Pourquoi Musk déteste-t-il tant Wikipédia ? "Wikipédia est progressivement devenu le dernier espace significatif où reste vivante la promesse initiale d'un internet libre et ouvert, celle des pionniers californiens du web", résume Samuel Le Goff dans sa tribune du Nouvel Obs. "Un bastion qui refuse, contrairement aux grands patrons de la Tech américaine, de faire allégeance au pouvoir et de se renier. Autant dire que cette attitude ne peut que provoquer des réactions violentes de l'ultradroite." Le contributeur qui souhaite rester anonyme abonde auprès d'ASI : "Musk a une volonté de contrôle sur l'information et sur les discours, dans la lignée des totalitarismes. Wikipédia échappe à ce contrôle, et on ne peut pas l'acheter comme on achète un journal." 

"L'extravagant Mr Musk" en Une du "Point"

Depuis l'élection de Donald Trump le 5 novembre dernier, le Point a consacré pas moins de trois Unes à Trump et Elon Musk - dont une où le PDG de Tesla pose seul, présenté comme "l'extravagant Mr Musk". Le numéro de l'élection de Trump, titré "Révolution", estime que "le stupide acharnement judiciaire dont a été victime [Trump]" lui a bénéficié et que le nouveau président n'est pas "une anomalie de l'Histoire mais le président de notre époque", qui "pourrait bien façonner le nouvel ordre mondial avec son allié" Musk. 

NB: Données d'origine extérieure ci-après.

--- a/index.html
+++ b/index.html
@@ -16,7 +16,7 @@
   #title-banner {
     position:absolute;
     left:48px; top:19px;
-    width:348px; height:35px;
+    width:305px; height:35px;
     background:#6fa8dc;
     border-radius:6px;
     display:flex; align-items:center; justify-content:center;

Plus loin, dans l'article de dix pages (!) qui lui est consacré, on apprend que Musk pourrait "révolutionner la bureaucratie à coups d'IA". Le 2 janvier, le Point consacre sa Une uniquement à Musk, le qualifiant de "personnalité hors du commun qui détonne avec ses idées extra-terrestres, un caractère imprévisible et un sens millénaire de l'exécution". "Qui arrêtera la fusée Musk ?" se demande le Point. "Elon Musk ne sera sans doute jamais le président des Etats-Unis, mais n'est-il déjà pas un peu celui du monde qui vient ?" Le journal continue trois semaines plus tard, le 23 janvier, avec encore Musk et Trump à la Une : "C'est du brutal", tonne le Point, soulignant "la revanche anti-woke de l'Amérique trumpiste". Le journal conclut que "les États européens" sont "désarmés dans un monde qui n'est plus celui de la diplomatie féministe - si elle l'a jamais été - mais bien celui des hommes forts".

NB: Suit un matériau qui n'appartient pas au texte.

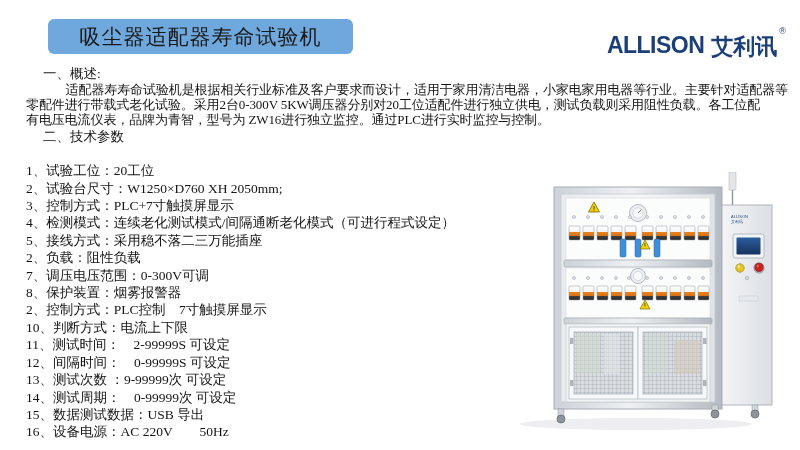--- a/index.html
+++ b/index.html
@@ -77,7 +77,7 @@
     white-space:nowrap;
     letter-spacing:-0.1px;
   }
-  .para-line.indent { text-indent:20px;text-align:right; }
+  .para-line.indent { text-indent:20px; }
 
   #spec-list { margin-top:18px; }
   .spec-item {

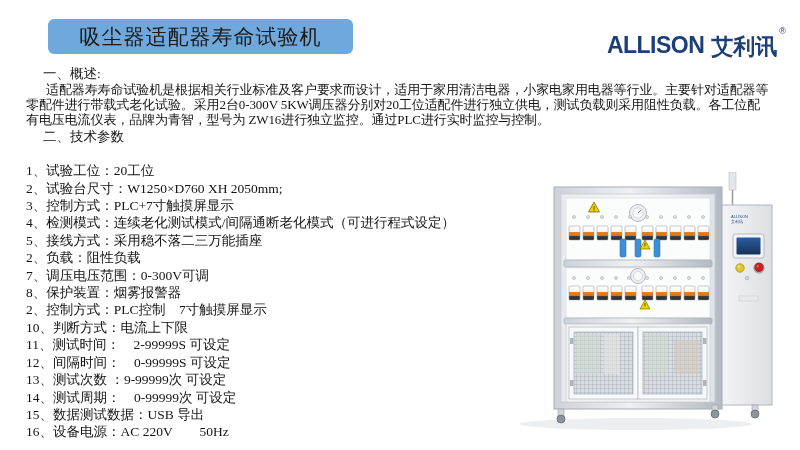--- a/index.html
+++ b/index.html
@@ -79,7 +79,7 @@
   }
   .para-line.indent { text-indent:20px; }
 
-  #spec-list { margin-top:18px; }
+  #spec-list { margin-top:7px; }
   .spec-item {
     font-size:13.5px;
     line-height:17.4px;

Auprès d'ASI, le contributeur anonyme de Wikipédia observe "un glissement récent sur le traitement de Musk et Trump" dans le Point, "de moins en moins pour en dire du mal", et parle de "fascination". L'administrateur Jules note aussi "un rapprochement dans les méthodes" du Point et d'Elon Musk. "Les attaques du Point sont brutales, comme celles de Musk", liste-t-il. "Le propos du Point, selon lequel les bénévoles sont des militants de gauche, se rapproche de celui de Musk, qui accuse Wikipédia d'être «un repaire de wokes». Et si le Point n'est pas dans le même registre que les critiques injurieuses de Musk, il s'en rapproche avec un contenu enflammé, excessif, hargneux. Et il y a les menaces, inacceptables, envers des bénévoles." Cela fait beaucoup de points communs, et c'est "inquiétant pour le débat public", soupire-t-il. Pour son collègue contributeur, "le Point se fait le bras armé d'une entreprise qui le dépasse".